The other day I convicted myself I wondered what it is about me that I instantly turn into a detective. Why I just can not accept things at face value? I guess with everything that I have been through I simply can not help it. Especially when it comes to opening myself up to love again. I don’t want to risk my heart being broken or looking like a fool.
Not trying to make myself seem so special but I always come across people who try to make it their mission to prove who I am really, I’m liked” Really Bro how would you know me better than I know myself?” One thing about me I am very kind hearted and so that makes me an easy target. People tend to take my kindness for weakness. I know that I am God’s creation therefore I am under His protection. No matter what happens I won’t change who I am because of people.

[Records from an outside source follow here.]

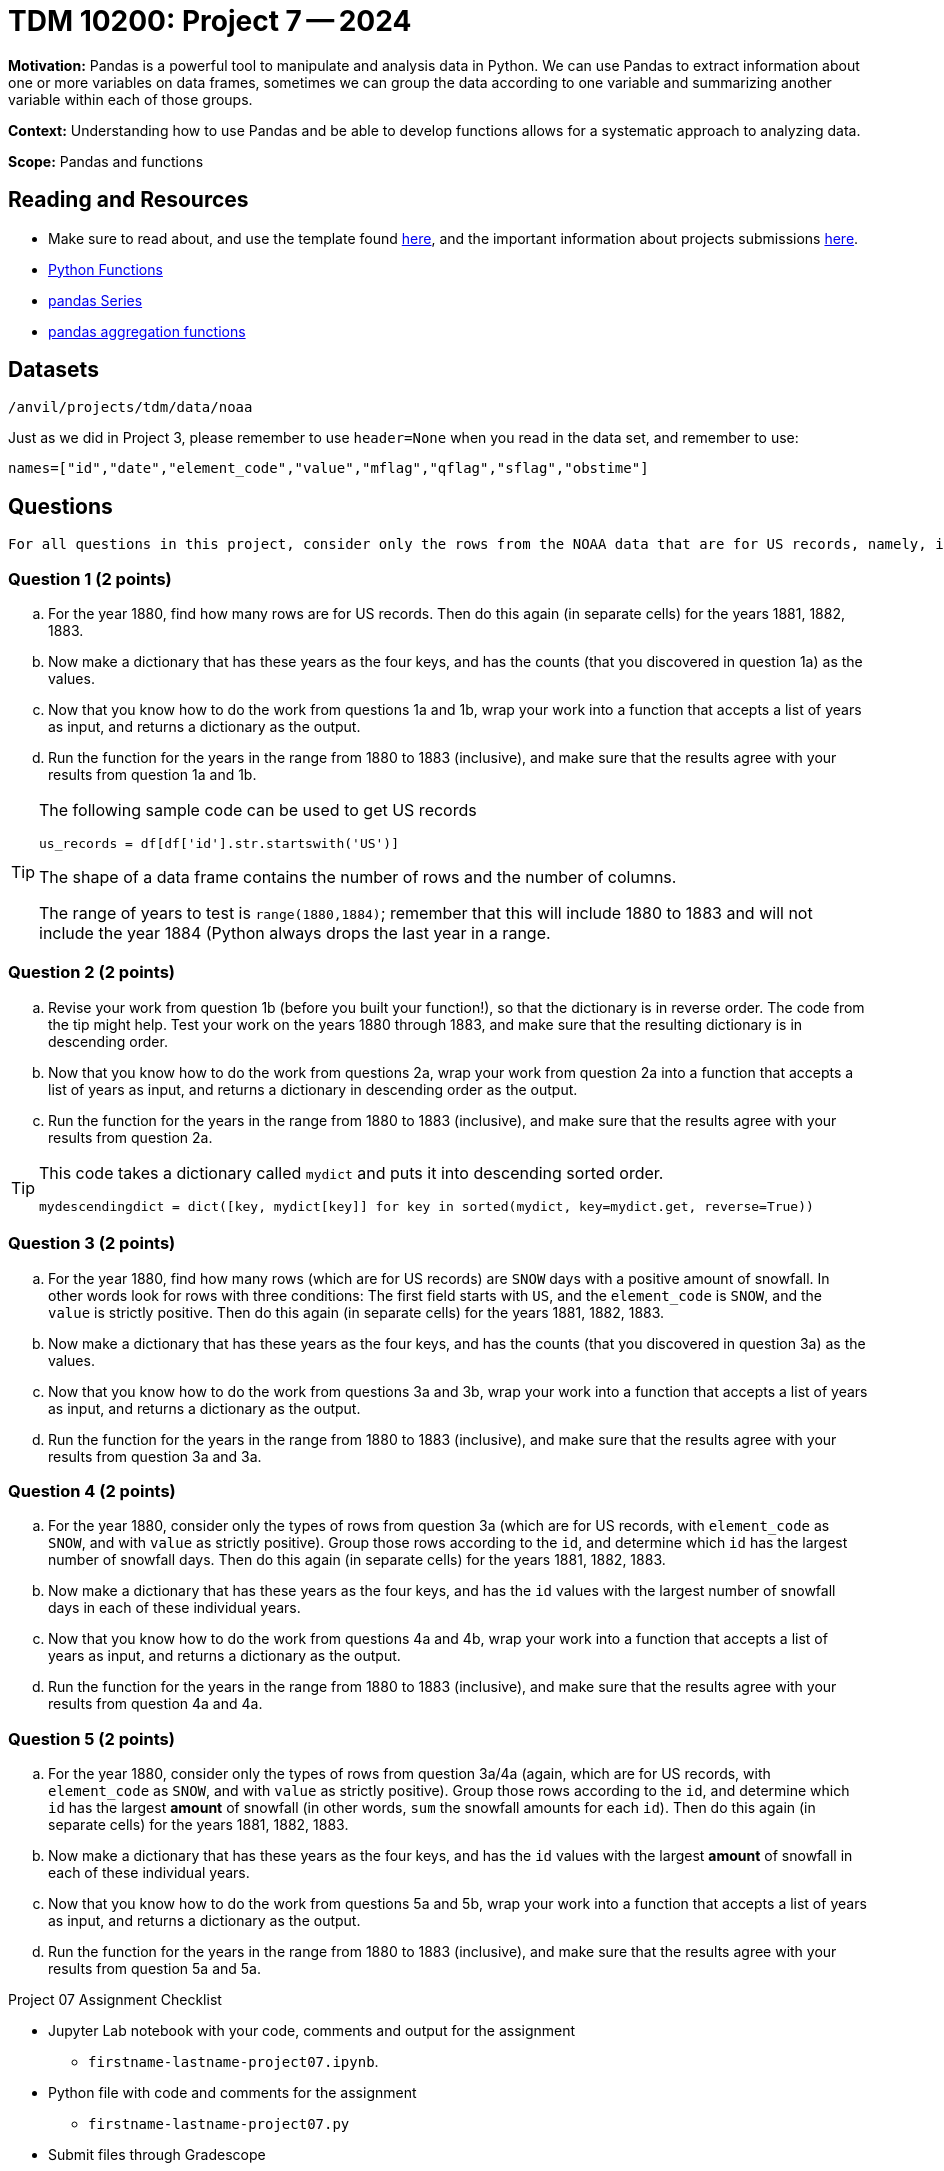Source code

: = TDM 10200: Project 7 -- 2024

**Motivation:** Pandas is a powerful tool to manipulate and analysis data in Python. We can use Pandas to extract information about one or more variables on data frames, sometimes we can group the data according to one variable and summarizing another variable within each of those groups.

**Context:**  Understanding how to use Pandas and be able to develop functions allows for a systematic approach to analyzing data.

**Scope:** Pandas and functions

== Reading and Resources

- Make sure to read about, and use the template found xref:templates.adoc[here], and the important information about projects submissions xref:submissions.adoc[here].
- https://the-examples-book.com/programming-languages/python/writing-functions[Python Functions]
- https://the-examples-book.com/programming-languages/python/pandas-series[pandas Series]
- https://the-examples-book.com/programming-languages/python/pandas-aggregate-functions[pandas aggregation functions]

== Datasets

`/anvil/projects/tdm/data/noaa`

Just as we did in Project 3, please remember to use `header=None` when you read in the data set, and remember to use:

`names=["id","date","element_code","value","mflag","qflag","sflag","obstime"]`

== Questions

[TIP]
----
For all questions in this project, consider only the rows from the NOAA data that are for US records, namely, in which the first field starts with the letters `US`.
----

=== Question 1 (2 points)


[loweralpha]
.. For the year 1880, find how many rows are for US records.  Then do this again (in separate cells) for the years 1881, 1882, 1883.
.. Now make a dictionary that has these years as the four keys, and has the counts (that you discovered in question 1a) as the values.
.. Now that you know how to do the work from questions 1a and 1b, wrap your work into a function that accepts a list of years as input, and returns a dictionary as the output.
.. Run the function for the years in the range from 1880 to 1883 (inclusive), and make sure that the results agree with your results from question 1a and 1b.  

[TIP]
====
The following sample code can be used to get US records

[source,python]
----
us_records = df[df['id'].str.startswith('US')]
----

The shape of a data frame contains the number of rows and the number of columns.

The range of years to test is `range(1880,1884)`; remember that this will include 1880 to 1883 and will not include the year 1884 (Python always drops the last year in a range.
====


=== Question 2 (2 points)

.. Revise your work from question 1b (before you built your function!), so that the dictionary is in reverse order.  The code from the tip might help.  Test your work on the years 1880 through 1883, and make sure that the resulting dictionary is in descending order.
.. Now that you know how to do the work from questions 2a, wrap your work from question 2a into a function that accepts a list of years as input, and returns a dictionary in descending order as the output.
.. Run the function for the years in the range from 1880 to 1883 (inclusive), and make sure that the results agree with your results from question 2a.


[TIP]
====

This code takes a dictionary called `mydict` and puts it into descending sorted order.

`mydescendingdict = dict([key, mydict[key]] for key in sorted(mydict, key=mydict.get, reverse=True))`

====


=== Question 3 (2 points)

[loweralpha]
.. For the year 1880, find how many rows (which are for US records) are `SNOW` days with a positive amount of snowfall.  In other words look for rows with three conditions:  The first field starts with `US`, and the `element_code` is `SNOW`, and the `value` is strictly positive.  Then do this again (in separate cells) for the years 1881, 1882, 1883.
.. Now make a dictionary that has these years as the four keys, and has the counts (that you discovered in question 3a) as the values.
.. Now that you know how to do the work from questions 3a and 3b, wrap your work into a function that accepts a list of years as input, and returns a dictionary as the output.
.. Run the function for the years in the range from 1880 to 1883 (inclusive), and make sure that the results agree with your results from question 3a and 3a.  


=== Question 4 (2 points)

[loweralpha]
.. For the year 1880, consider only the types of rows from question 3a (which are for US records, with `element_code` as `SNOW`, and with `value` as strictly positive).  Group those rows according to the `id`, and determine which `id` has the largest number of snowfall days.  Then do this again (in separate cells) for the years 1881, 1882, 1883.
.. Now make a dictionary that has these years as the four keys, and has the `id` values with the largest number of snowfall days in each of these individual years.
.. Now that you know how to do the work from questions 4a and 4b, wrap your work into a function that accepts a list of years as input, and returns a dictionary as the output.
.. Run the function for the years in the range from 1880 to 1883 (inclusive), and make sure that the results agree with your results from question 4a and 4a.  


=== Question 5 (2 points)

[loweralpha]
.. For the year 1880, consider only the types of rows from question 3a/4a (again, which are for US records, with `element_code` as `SNOW`, and with `value` as strictly positive).  Group those rows according to the `id`, and determine which `id` has the largest *amount* of snowfall (in other words, `sum` the snowfall amounts for each `id`).  Then do this again (in separate cells) for the years 1881, 1882, 1883.
.. Now make a dictionary that has these years as the four keys, and has the `id` values with the largest *amount* of snowfall in each of these individual years.
.. Now that you know how to do the work from questions 5a and 5b, wrap your work into a function that accepts a list of years as input, and returns a dictionary as the output.
.. Run the function for the years in the range from 1880 to 1883 (inclusive), and make sure that the results agree with your results from question 5a and 5a.  


 
 

Project 07 Assignment Checklist
====
* Jupyter Lab notebook with your code, comments and output for the assignment
    ** `firstname-lastname-project07.ipynb`.
* Python file with code and comments for the assignment
    ** `firstname-lastname-project07.py`
* Submit files through Gradescope
==== 


[WARNING]
====
_Please_ make sure to double check that your submission is complete, and contains all of your code and output before submitting. If you are on a spotty internet connection, it is recommended to download your submission after submitting it to make sure what you _think_ you submitted, was what you _actually_ submitted.
                                                                                                                             
In addition, please review our xref:submissions.adoc[submission guidelines] before submitting your project.
====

I will admit that I have trust issues at one point in life I didn’t want to. Admitting to having trust issues sparks characteristics within a person that they never knew existed. Let me explain further I do not believe it’s okay to go through a person’s things, have passwords etc if a person needs to do all of that then perhaps it’s best to end the relationship. My trust issues are with my heart and words whether a man is being genuine or not.
The one only that I have learned noone can convince a person not to hurt you if they want to justify why it’s okay to do so. Just pray that they are exposed for what and who they are to avoid unnecessary heartbreak.
A person who won’t be alone to heal is selfish Yeah I said it. It’s not cool to use a person to help you get over pain that’s not okay. For me I am willing to be alone as long as God sees fit I WOULD NEVER inflict any pain on someone else. God doesn’t like ugly and He does make people pay for their messed up way. No I am not trying to speak negativity on people still one can not treat a person wrong expect not to be punished for their behavior.
My hopes are for us all to find love with the right one and as far as for me playing detective I never will stop doing it. Nothing is going overboard when it comes to heartbreak I rather be alone. I know that God has my Boaz even if it takes a couple more years of waiting I will. Because I know that once my Boaz arrive I will never have to play detective again. All of my Boaz words will match I won’t have an uneasy feeling about him. He will do everything not to break my heart. I won’t make him feel uncomfortable because of doubt. Let’s face it a seed of doubt has the power to grow into the biggest oak tree.
Determined to not allow doubt to rob me of my Boaz or loneliness for that matter. Being lonely is the reason for a lot of bad relationships people aren’t patient enough to wait on God. Word to the wise you can’t be with the right one if you are with the wrong one. Mr. Or Mrs. Right now will ruin who you are truly destined to be with. The right one will not interrupt what you have no one can see if you are unhappy they just know that you are unavailable. I don’t know about anyone else I know that we are worth the wait.